D’après vous, comment peut-on remédier à une telle situation ?

D’emblée,tout réside dans la volonté de l’Etat qui ne doit aucunement rester les bras croisés devant cette anomalie. Bien au contraire, il doit prendre les mesures strictes et nécessaires contre le commerce informel, la contrebande, et ce, pour mettre un terme définitif à cette situation économique qui demeure chaotique.

En effet , des mesures doivent être prises à l’échelle macroéconomique et microéconomique. A l’échelle macroéconomique:

L’Etat doit appliquer la loi en optant pour plusieurs mesures énergiques, entre autres:

-Mettre un terme définitif au commerce parallèle des cigarettes et similaires.

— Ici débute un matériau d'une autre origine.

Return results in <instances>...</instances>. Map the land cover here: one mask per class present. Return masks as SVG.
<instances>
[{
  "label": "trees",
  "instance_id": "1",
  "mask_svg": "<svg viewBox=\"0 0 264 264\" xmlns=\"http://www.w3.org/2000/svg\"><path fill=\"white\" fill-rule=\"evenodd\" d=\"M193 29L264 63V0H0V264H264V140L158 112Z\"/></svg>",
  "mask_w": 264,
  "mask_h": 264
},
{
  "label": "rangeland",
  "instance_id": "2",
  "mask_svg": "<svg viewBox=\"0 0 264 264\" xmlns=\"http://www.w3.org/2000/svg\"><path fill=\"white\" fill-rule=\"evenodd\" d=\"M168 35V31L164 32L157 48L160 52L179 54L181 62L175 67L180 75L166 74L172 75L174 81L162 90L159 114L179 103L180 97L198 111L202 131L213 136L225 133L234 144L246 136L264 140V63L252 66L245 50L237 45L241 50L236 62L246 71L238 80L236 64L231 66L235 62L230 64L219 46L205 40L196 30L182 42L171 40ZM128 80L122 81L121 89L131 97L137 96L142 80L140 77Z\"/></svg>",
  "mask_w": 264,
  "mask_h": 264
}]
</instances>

-Arrêter tous les trafiquants des cigarettes et similaires et les traduire devant les juridictions compétentes.

-Contrôler les frontières tunisiennes en parfaite concertation avec les autorités, telles que la douane, les forces de sécurité et les forces armées.

-Traduire devant la justice tous les détaillants vendant des cigarettes et similaires illicitement.

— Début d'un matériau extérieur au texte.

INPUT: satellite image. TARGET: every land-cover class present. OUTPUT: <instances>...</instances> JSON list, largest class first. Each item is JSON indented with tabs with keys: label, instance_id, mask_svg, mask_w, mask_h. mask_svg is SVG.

-Combattre tous ceux qui augmentent les prix des cigarettes et similaires.

A l ‘échelle microéconomique:

-La Rnta doit travailler conformément à une stratégie et des objectifs préalablement conçus et un organigramme fixant les employés adéquats et les différentes tâches qui doivent leur  être assignées.

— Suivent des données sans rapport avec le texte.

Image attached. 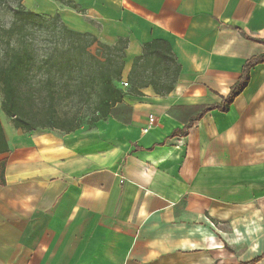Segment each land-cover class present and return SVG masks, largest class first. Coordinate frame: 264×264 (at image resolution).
<instances>
[{"label":"crops","instance_id":"obj_1","mask_svg":"<svg viewBox=\"0 0 264 264\" xmlns=\"http://www.w3.org/2000/svg\"><path fill=\"white\" fill-rule=\"evenodd\" d=\"M59 1L33 4L126 39L128 75L146 55L178 76L168 92L130 77L127 124L26 132L0 115V264H264V63L227 111L191 121L264 54V0Z\"/></svg>","mask_w":264,"mask_h":264},{"label":"trees","instance_id":"obj_2","mask_svg":"<svg viewBox=\"0 0 264 264\" xmlns=\"http://www.w3.org/2000/svg\"><path fill=\"white\" fill-rule=\"evenodd\" d=\"M18 1V7L12 11L11 25H15L18 21L21 22V27H24L28 19L39 17L41 13L25 10L20 3L21 0ZM60 1L64 2V0ZM65 4H70L69 0H66ZM72 7L76 8L75 5ZM49 17L48 22L53 25L52 34L56 40L55 43L45 48L36 67L46 76L44 80L45 103L34 110L33 106L37 100L35 91L30 90L24 95L21 87L22 79L31 72L34 50L6 51L3 54L4 61L0 65L1 112L12 119L13 127L26 132L35 129H54L65 133L74 131L85 121L80 119L78 112L71 115L58 112L56 105L60 93L57 88L62 86L66 97L69 95L72 99L80 96L79 100L82 99L90 105V116L86 123L93 124L96 121L105 120L108 116L125 124L129 123L132 108L123 102L126 93L118 85L124 69V50L127 40L119 38L112 45L99 43L94 35L67 26L58 12ZM94 42L99 44L97 54L86 50ZM259 63H264V54L247 60L238 80L231 86L227 95L222 97L219 103L197 107L199 112L191 121L199 119L213 109L227 111L235 97L247 86L250 69ZM156 70H158L157 73H155ZM163 72L166 76L162 75ZM130 74H135L133 86L136 85L140 76L146 74L148 78L146 84H152L153 87L161 84V88H165L167 92L172 90L178 76L176 70L165 67L159 59L146 55L133 59ZM28 86L31 89L36 88L31 82H28ZM87 88L88 92H86ZM186 128L180 130L179 133L184 135ZM7 150L8 146L0 122V153ZM4 169L5 160L2 159L0 160V184H4ZM255 261L241 264H253Z\"/></svg>","mask_w":264,"mask_h":264},{"label":"rangeland","instance_id":"obj_3","mask_svg":"<svg viewBox=\"0 0 264 264\" xmlns=\"http://www.w3.org/2000/svg\"><path fill=\"white\" fill-rule=\"evenodd\" d=\"M57 1V0H56ZM33 2L35 0H21V5H23L25 10H30L34 12H39V9H36L34 7ZM61 2V1H59ZM18 0H0V65L4 61V52H12V51H21L23 49L28 50H34V59H33V66L31 69V72L29 74H26V77L22 79L21 87L22 91L24 92V95L28 93V91L32 90L35 91V97H36V104L33 106L34 110L39 108L44 101V93L46 92V89L44 87V80H45V74H43L42 71L38 70L36 67L38 66V63L40 61L41 55L43 51H45V48L55 43L52 30L53 25H51L48 22L49 16L53 13L48 12H42L39 17H33L28 19V22H26L24 27H21V22H18L15 25H11V15L13 9L18 7ZM61 4H65L62 3ZM66 5V4H65ZM68 5V4H67ZM61 20L66 24L69 25L71 22L69 18L66 17V19L62 16H60ZM86 19V18H85ZM59 23V21H56ZM67 25V24H66ZM13 26V27H11ZM68 26V25H67ZM61 41V40H60ZM99 41V40H98ZM99 43H101L99 41ZM98 42L91 43L86 50L90 53L97 54V49L99 48ZM101 51V49H100ZM140 70L138 69V72ZM158 70L155 71L157 73ZM146 74H143L138 79L140 82L138 84H142L147 78L145 76ZM162 75L166 76V73L163 72ZM130 77L132 82H135V74L128 75L126 73V68L124 67L122 72V78L119 82V86L123 90L130 89L131 83H130ZM137 80V81H138ZM31 82L34 84L36 88L31 89L28 86V82ZM123 82L127 83V86H123ZM57 91L60 93V98L58 99V103L56 105V108L59 113L61 114H68L71 115L75 112H78V115L80 119L82 118V121H85L82 126H90L91 124L86 123L90 116V105L80 99V96H75L71 99V97L68 95L66 97V92L64 88L61 86V88H57ZM89 89L87 88L86 92H88ZM2 101V92H1V84H0V104ZM0 115L3 117L4 121L7 124L12 125V119L8 116H5L0 109Z\"/></svg>","mask_w":264,"mask_h":264},{"label":"built area","instance_id":"obj_4","mask_svg":"<svg viewBox=\"0 0 264 264\" xmlns=\"http://www.w3.org/2000/svg\"><path fill=\"white\" fill-rule=\"evenodd\" d=\"M122 84H123V86H127L126 82H123ZM153 123H154V117L150 115L148 117L147 124L142 129V132L146 133L150 129V127L153 125Z\"/></svg>","mask_w":264,"mask_h":264}]
</instances>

-Investir dans les équipements qui vont améliorer la production et la productivité

-Créer une politique commerciale motivante.

-Contrôler rigoureusement le  circuit de la distribution afin de généraliser les centres de distribution sur tout le pays.

-Améliorer la qualité et concevoir  de nouveaux produits allant de pair avec les attentes des clients.

-Réviser la liste des prix quand cela devient nécessaire (exemple les prix des cigarettes étrangères quand le taux du cours augmente).

-Promouvoir l’exportation  des cigarettes tunisiennes et prospecter de nouveaux marchés étrangers.

Est-ce que vous êtes pour  la vente des cigarettes dans les grandes surfaces?

Juste temporairement, parce que les grandes surfaces sont  financièrement très fortes. Et, de ce fait, elles vont accaparer une grande partie de la distribution destinée pour les  16.000 débitants qui, la plupart, représentent des cas sociaux. Aussi, parce que nous craignons que c’est une première étape vers la privatisation de ce secteur important et florissant pour l’Etat tunisien si ce dernier sait le gérer de manière optimale.

Et pour conclure…

Nous espérons que la Rnta, qui détient le monopole des cigarettes et similaires en Tunisie, remédie à ses problèmes financiers et structurels et  arrive à contrôler rationnellement la production, les ventes et les distributions pour s’imposer définitivement  sur le marché tunisien encore preneur et prospère.